Читаем Классическая русская литература в свете Христовой правды полностью

А надо сказать, что ее в юности, еще 16 лет, возили к Серафиму Саровскому; в 1834 году ей было уже 25 лет. И странное дело: она была единственным другом Филарета Московского (он ведь был абсолютно одинок) и ее сильно недолюбливал Хомяков — с чего бы это? Объяснение этому найти можно. Н.П. Киреевская вся в духовниках: в юности у нее Серафим Саровский, как дивное воспоминание — благословение на всю жизнь; по замужестве духовник у нее Филарет Новоспасский, тоже чтимый старец, в схиме Феодор; потом после его кончины Макарий Оптинский. А Хомяков просто говел в своем ближнем приходе. Для Н.П. Киреевской — это некая духовная беспризорность. А Хомяков, наоборот, в тоне Натальи Петровны усматривал некую елейность, которая, действительно, проглядывает в ее письмах. Он ее иначе как московской барыней не называл.

Значит, все, в сущности, разные. Если они не ссорились и свою неприязнь прятали, то это уже от хорошего воспитания. Но дальше: 14 лет прошло после заключения брака супругов Киреевских, пока ей удалось заставить своего мужа надеть крест! (не было принято носить нательный крест!) В конце концов муж сказал ей, что наденет крест, если его благословит старец Филарет Новоспасский. Она в ту же минуту велела закладывать санки и помчалась в Новоспасский монастырь. Старец Филарет, по внушению свыше, снял с себя нательный крест и сказал: «Да будет он Ивану Васильевичу во спасение». Она приехала обратно домой и, с этими словами, в точности, подала крест мужу. Уж тот тогда опустился на колени, коленопреклоненно крест принял, под рубашку заправил и с тех пор уже его не снимал. 14 лет вот этой тихой женской неуклонной работы!

И надо сказать, что Киреевский с 1850 года (а скончался он в 1856 году, Наталья Петровна пережила мужа на 40 лет) принимает живейшее участие в начале оптинских изданий: он переводит, он сличает тексты, он поддерживает это дело и материально, то есть дает деньги, хотя бы на печатание. Ведь еле-еле, тоже с постоянной, кропотливой помощью митрополита Филарета Московского они добились цензурного разрешения на издание святых отцов. (Не надо думать, что синодальная система, и вообще монархия, особенно благоприятствует развитию духовной жизни. Это ошибочное мнение).

Записи визуальной разметки
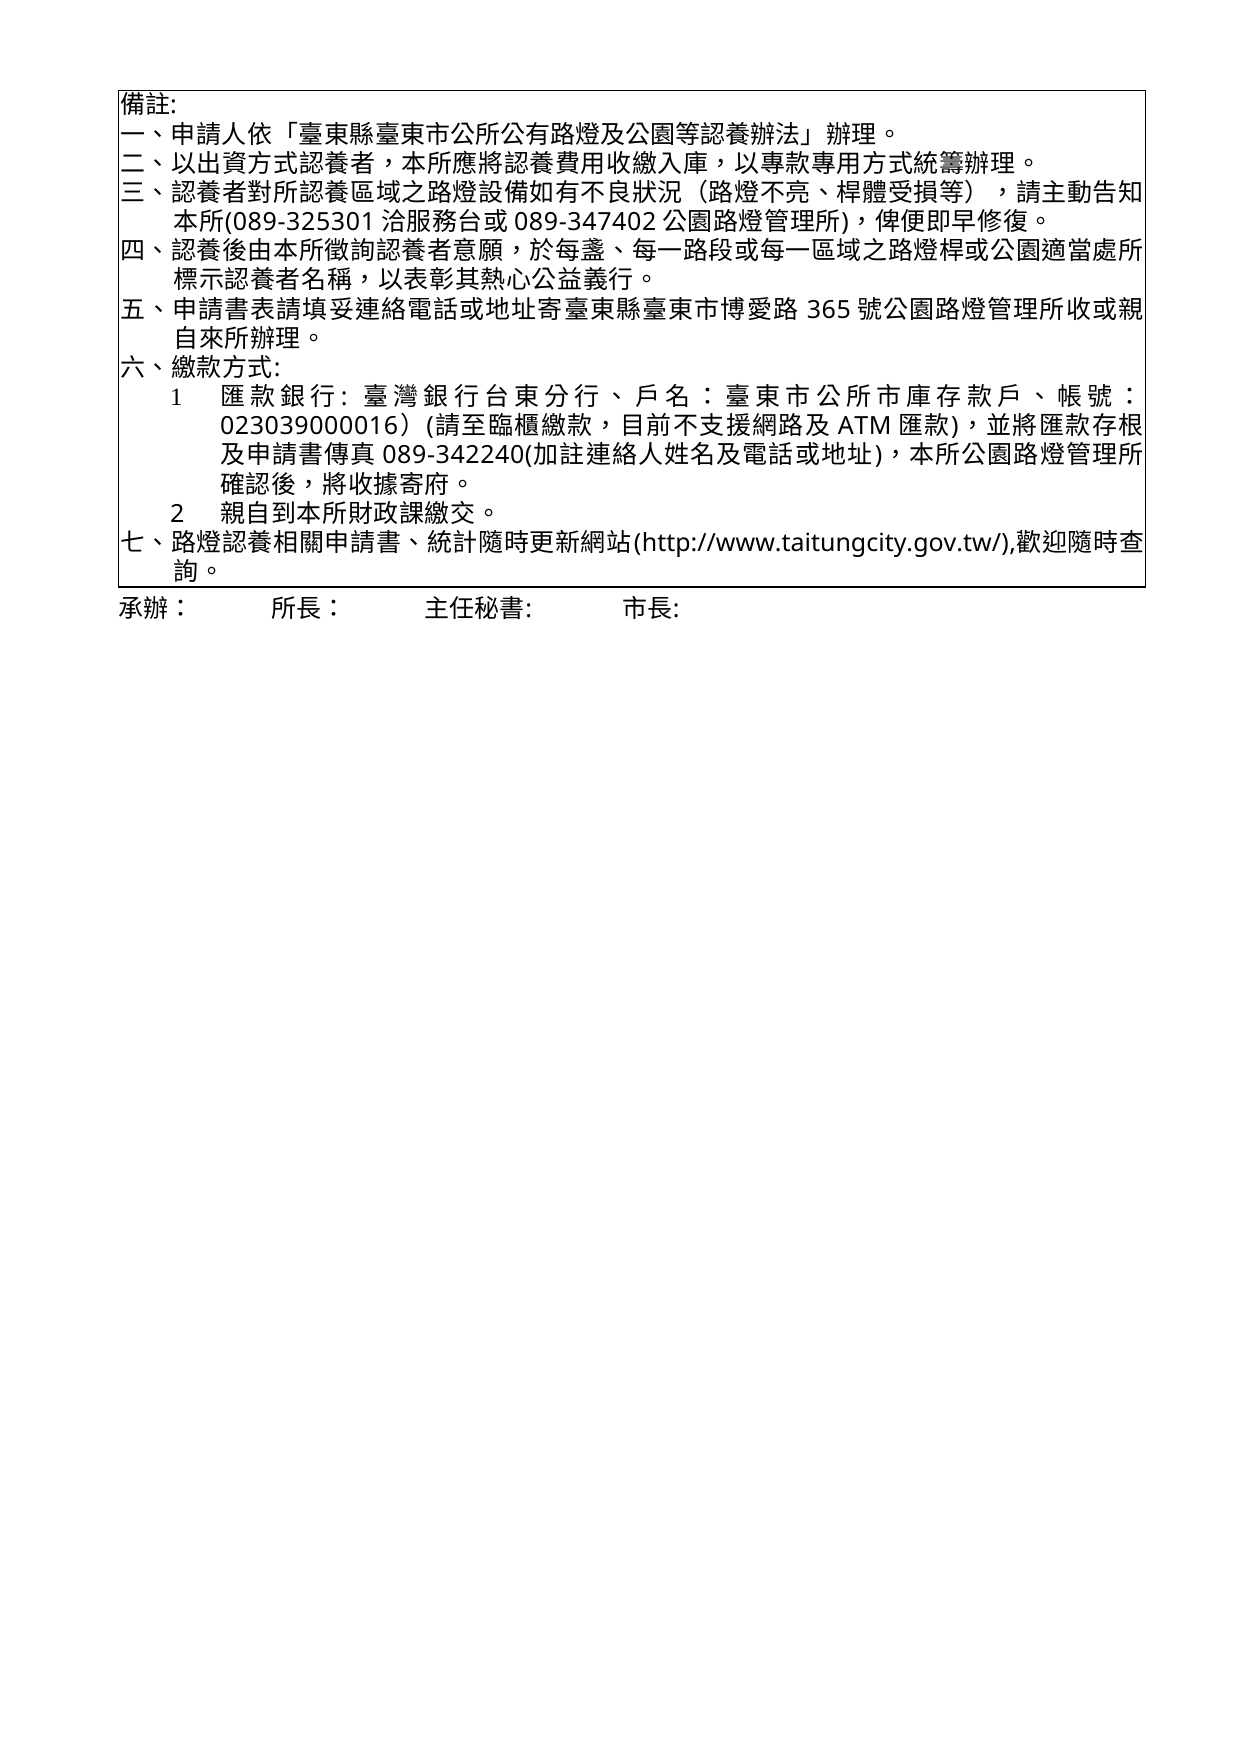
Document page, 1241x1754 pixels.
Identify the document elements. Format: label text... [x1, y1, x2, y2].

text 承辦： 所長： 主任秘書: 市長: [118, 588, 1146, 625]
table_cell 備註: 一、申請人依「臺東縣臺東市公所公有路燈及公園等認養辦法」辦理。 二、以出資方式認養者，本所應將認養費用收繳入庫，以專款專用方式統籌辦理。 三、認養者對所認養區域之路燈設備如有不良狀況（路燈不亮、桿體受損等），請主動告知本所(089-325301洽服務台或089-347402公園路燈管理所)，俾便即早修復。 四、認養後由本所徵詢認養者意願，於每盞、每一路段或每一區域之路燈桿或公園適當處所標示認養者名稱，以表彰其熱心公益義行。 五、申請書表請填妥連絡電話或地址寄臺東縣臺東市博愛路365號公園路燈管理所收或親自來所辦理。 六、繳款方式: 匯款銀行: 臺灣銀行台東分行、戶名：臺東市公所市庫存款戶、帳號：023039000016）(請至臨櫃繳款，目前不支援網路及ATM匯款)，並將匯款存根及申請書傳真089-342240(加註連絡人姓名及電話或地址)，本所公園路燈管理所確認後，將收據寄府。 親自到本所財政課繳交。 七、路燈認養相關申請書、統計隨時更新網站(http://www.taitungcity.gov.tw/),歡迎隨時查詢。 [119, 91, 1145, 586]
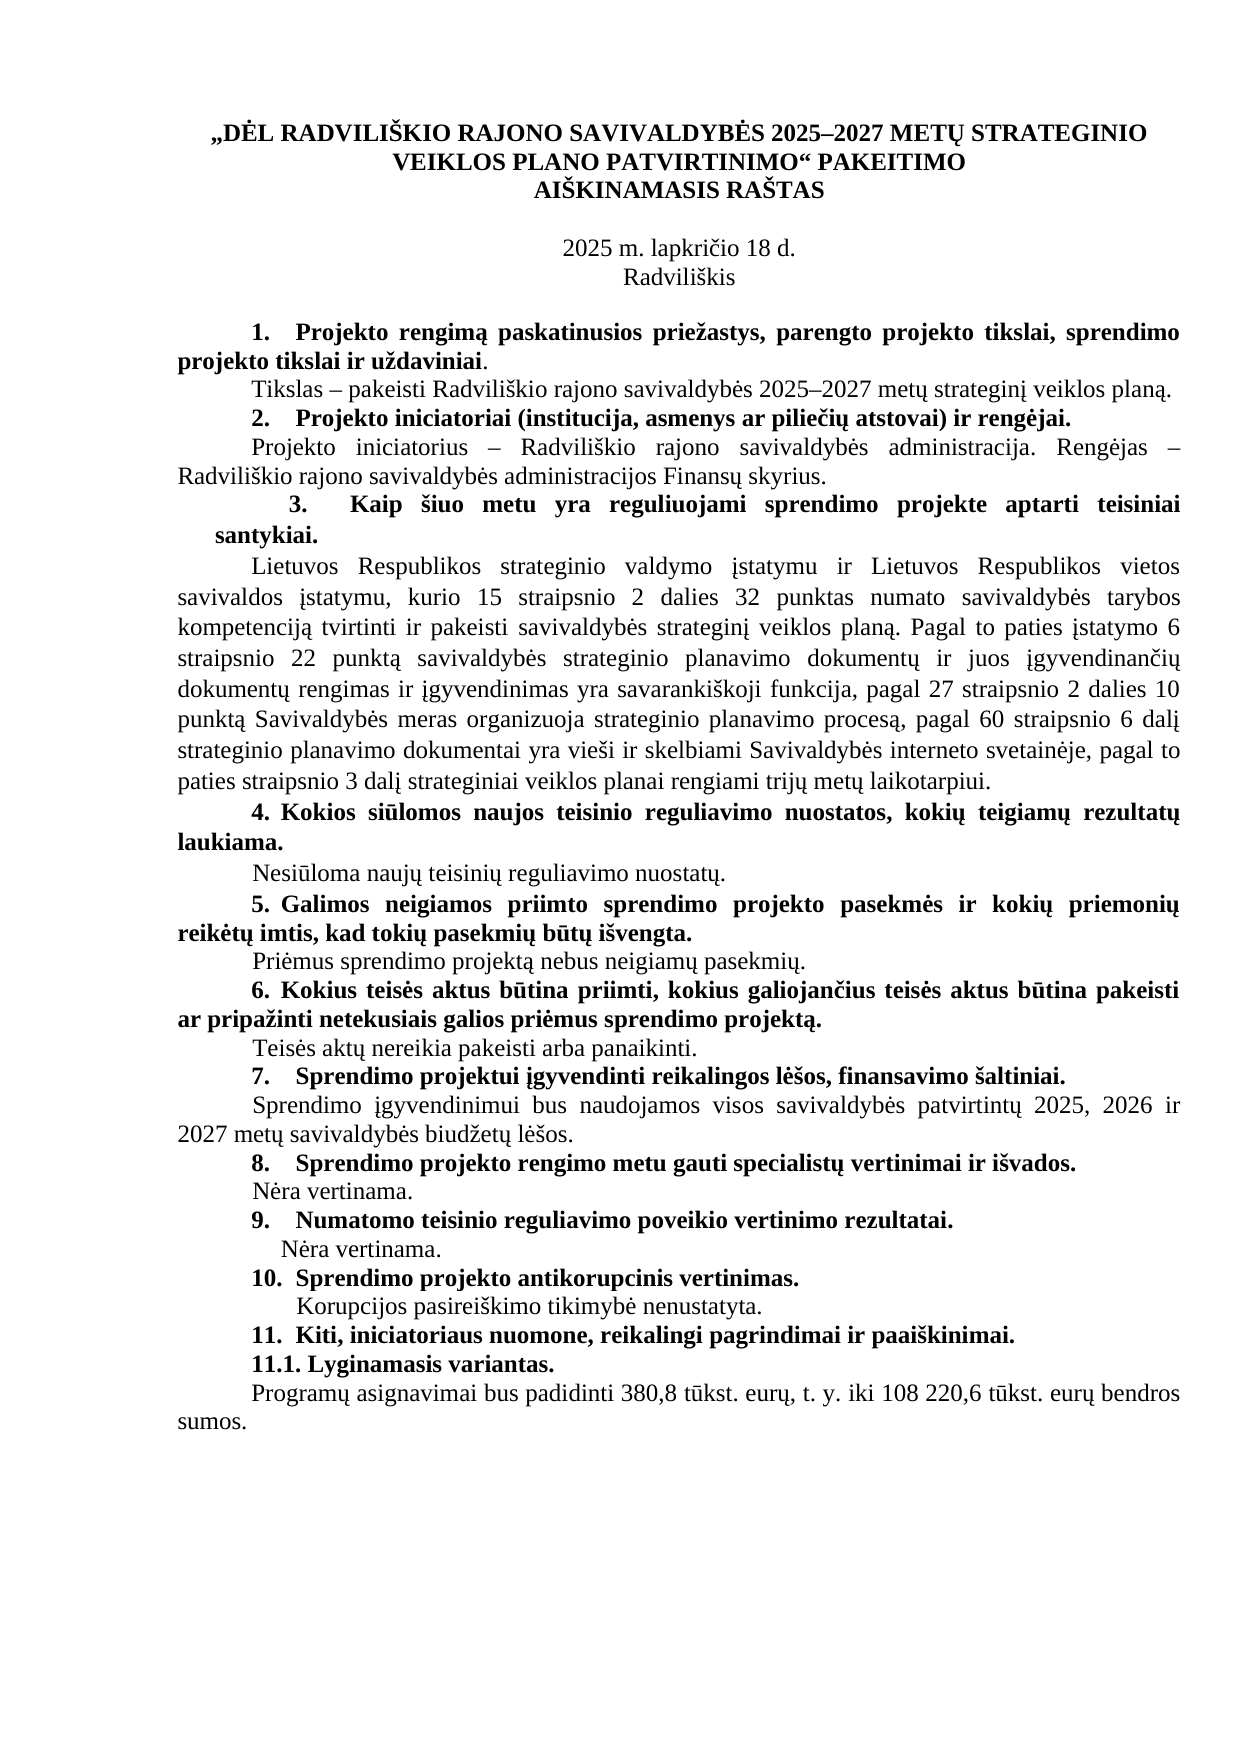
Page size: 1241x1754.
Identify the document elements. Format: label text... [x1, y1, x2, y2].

ПИСЬМЕННЫЕ ЗАДАНИЯ —
a: Процитируйте отрывок дословно от слов «А надо сказать, что» до слов «барыней не называл.», включая их.
b: Оформите все строки визуальной разметки в нумерованный список, пропустив пустые. Изображения в ответ не включайте.
Отрывок и строки взяты из разных источников.

ОТВЕТЫ —
a:
А надо сказать, что ее в юности, еще 16 лет, возили к Серафиму Саровскому; в 1834 году ей было уже 25 лет. И странное дело: она была единственным другом Филарета Московского (он ведь был абсолютно одинок) и ее сильно недолюбливал Хомяков — с чего бы это? Объяснение этому найти можно. Н.П. Киреевская вся в духовниках: в юности у нее Серафим Саровский, как дивное воспоминание — благословение на всю жизнь; по замужестве духовник у нее Филарет Новоспасский, тоже чтимый старец, в схиме Феодор; потом после его кончины Макарий Оптинский. А Хомяков просто говел в своем ближнем приходе. Для Н.П. Киреевской — это некая духовная беспризорность. А Хомяков, наоборот, в тоне Натальи Петровны усматривал некую елейность, которая, действительно, проглядывает в ее письмах. Он ее иначе как московской барыней не называл.

b:
1. Document page, 1241x1754 pixels.
2. Identify the document elements. Format: label text... [x1, y1, x2, y2].
3. text 承辦： 所長： 主任秘書: 市長: [118, 588, 1146, 625]
4. table_cell 備註: 一、申請人依「臺東縣臺東市公所公有路燈及公園等認養辦法」辦理。 二、以出資方式認養者，本所應將認養費用收繳入庫，以專款專用方式統籌辦理。 三、認養者對所認養區域之路燈設備如有不良狀況（路燈不亮、桿體受損等），請主動告知本所(089-325301洽服務台或089-347402公園路燈管理所)，俾便即早修復。 四、認養後由本所徵詢認養者意願，於每盞、每一路段或每一區域之路燈桿或公園適當處所標示認養者名稱，以表彰其熱心公益義行。 五、申請書表請填妥連絡電話或地址寄臺東縣臺東市博愛路365號公園路燈管理所收或親自來所辦理。 六、繳款方式: 匯款銀行: 臺灣銀行台東分行、戶名：臺東市公所市庫存款戶、帳號：023039000016）(請至臨櫃繳款，目前不支援網路及ATM匯款)，並將匯款存根及申請書傳真089-342240(加註連絡人姓名及電話或地址)，本所公園路燈管理所確認後，將收據寄府。 親自到本所財政課繳交。 七、路燈認養相關申請書、統計隨時更新網站(http://www.taitungcity.gov.tw/),歡迎隨時查詢。 [119, 91, 1145, 586]
5. Page size: 1241x1754.
6. Identify the document elements. Format: label text... [x1, y1, x2, y2].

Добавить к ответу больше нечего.